Be prepared for your divorce

When couples realize that they are having marital difficulties they often (1) seek assistance from mental health professionals; (2) discuss divorce; or (3) sometimes decide to physically separate to enable them to consider the future. They contemplate whether to work on their marriage or whether to divorce.   While this time may be very difficult for one or both spouses, they must consider certain options to ensure that if a divorce is the end result, they are prepared.

              1.       Finances:

Finances are often handled solely by one spouse in a marriage, leaving the other one blind to their expenses, their assets, and their liabilities.  It is important that the “blind” spouse learn about the finances. 

                            a)       Learn what the expenses are such as the housing expenses, the food expenses, the children’s expenses, the car expenses, insurance expenses. 

                            b)       Learn what debt you have, credit cards (are they being paid off each month or are minimum payments being made), how much is the outstanding mortgage, is there a home equity line of credit outstanding, taxes due?

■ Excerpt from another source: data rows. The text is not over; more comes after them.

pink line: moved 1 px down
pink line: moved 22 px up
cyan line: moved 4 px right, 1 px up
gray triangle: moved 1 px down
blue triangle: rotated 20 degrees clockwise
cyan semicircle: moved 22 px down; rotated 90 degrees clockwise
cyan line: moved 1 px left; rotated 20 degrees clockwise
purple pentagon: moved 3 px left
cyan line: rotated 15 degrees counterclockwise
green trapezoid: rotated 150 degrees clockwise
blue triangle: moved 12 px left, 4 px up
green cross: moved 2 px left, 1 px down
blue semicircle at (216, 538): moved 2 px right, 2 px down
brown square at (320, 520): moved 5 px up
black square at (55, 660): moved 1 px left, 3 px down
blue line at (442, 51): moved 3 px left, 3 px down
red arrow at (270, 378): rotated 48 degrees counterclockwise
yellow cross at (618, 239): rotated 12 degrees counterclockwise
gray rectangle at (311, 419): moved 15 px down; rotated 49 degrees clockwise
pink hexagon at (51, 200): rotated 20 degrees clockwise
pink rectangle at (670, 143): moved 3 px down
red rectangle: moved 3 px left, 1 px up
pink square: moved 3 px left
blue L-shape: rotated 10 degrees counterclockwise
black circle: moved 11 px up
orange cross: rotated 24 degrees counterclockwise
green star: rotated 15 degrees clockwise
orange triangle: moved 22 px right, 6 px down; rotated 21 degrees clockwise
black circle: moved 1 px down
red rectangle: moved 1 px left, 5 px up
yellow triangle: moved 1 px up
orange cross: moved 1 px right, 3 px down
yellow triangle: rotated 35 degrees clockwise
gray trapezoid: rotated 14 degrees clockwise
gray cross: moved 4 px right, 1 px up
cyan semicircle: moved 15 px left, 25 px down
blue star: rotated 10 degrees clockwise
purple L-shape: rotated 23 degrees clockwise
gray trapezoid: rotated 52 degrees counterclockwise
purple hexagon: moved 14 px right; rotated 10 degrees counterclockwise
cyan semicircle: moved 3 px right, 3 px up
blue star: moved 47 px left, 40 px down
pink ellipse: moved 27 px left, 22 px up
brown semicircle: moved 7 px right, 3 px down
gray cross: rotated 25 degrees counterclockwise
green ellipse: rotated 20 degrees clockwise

                            c)       Learn how much your spouse earns, look at the tax returns, call the accountant and request copies of the last 3 years returns if you can’t find them.

                           d)       Learn what assets you and your spouse own, jointly and separately.

 

          Start making lists or spreadsheets regarding expenses, assets and liabilities (debt) so if a divorce is the end result, at least you will be in a position to understand the finances and assist your attorney.

 

           2.       Credit Cards:

 

         Many spouses have joint credit cards, but it is important to have your own credit cards in your own name as well.  If a divorce occurs many spouses find that they cannot obtain credit cards in their own names because they have no credit history.  It is never too soon to apply for your own card in your own name.  You may want to start with a small local card, perhaps a store card and begin to build credit if you cannot be approved for a Visa or MasterCard, but either way try to establish your own credit with your own card.

 

On the other hand, you may want to cancel joint credit cards if you feel that the other spouse will be intentionally incurring debt as the debt could still be considered marital debt and you may be responsible to pay for the debt. There is a drawback to this as canceling credit cards will change the financial status quo and could cause the other spouse to immediately file a divorce action to seek support, as without a credit card, their spending ability has been diminished.  

 

         3.      Agreement:

 

         If the couple decides to legally separate, it is suggested that they consult attorneys so that an agreement could be prepared which sets forth the “rules” of conduct during this separation. This agreement will address various issues which could be similar to those if the parties were to divorce. 

 

          Some of these issues may be:

 

                Who is responsible to pay the expenses related to the marital residence?

                Who is responsible to pay the debts incurred by each party for their

                       spending?

                Where will the expenses for the spouse’s new residence be paid from, assets

                       or income?

                How will each of their expenses be paid, from assets or earnings?

                How much maintenance and child support will a parent pay?

                Which parent will the children live with?

                When will the children visit with the parent who is not residing in the house?

 

These are just a few of the issues that could be included.

 

         Separation and Divorce are major steps in your life and much thought should be given to taking these steps.  Think carefully and be sure that you are prepared for this major life altering event.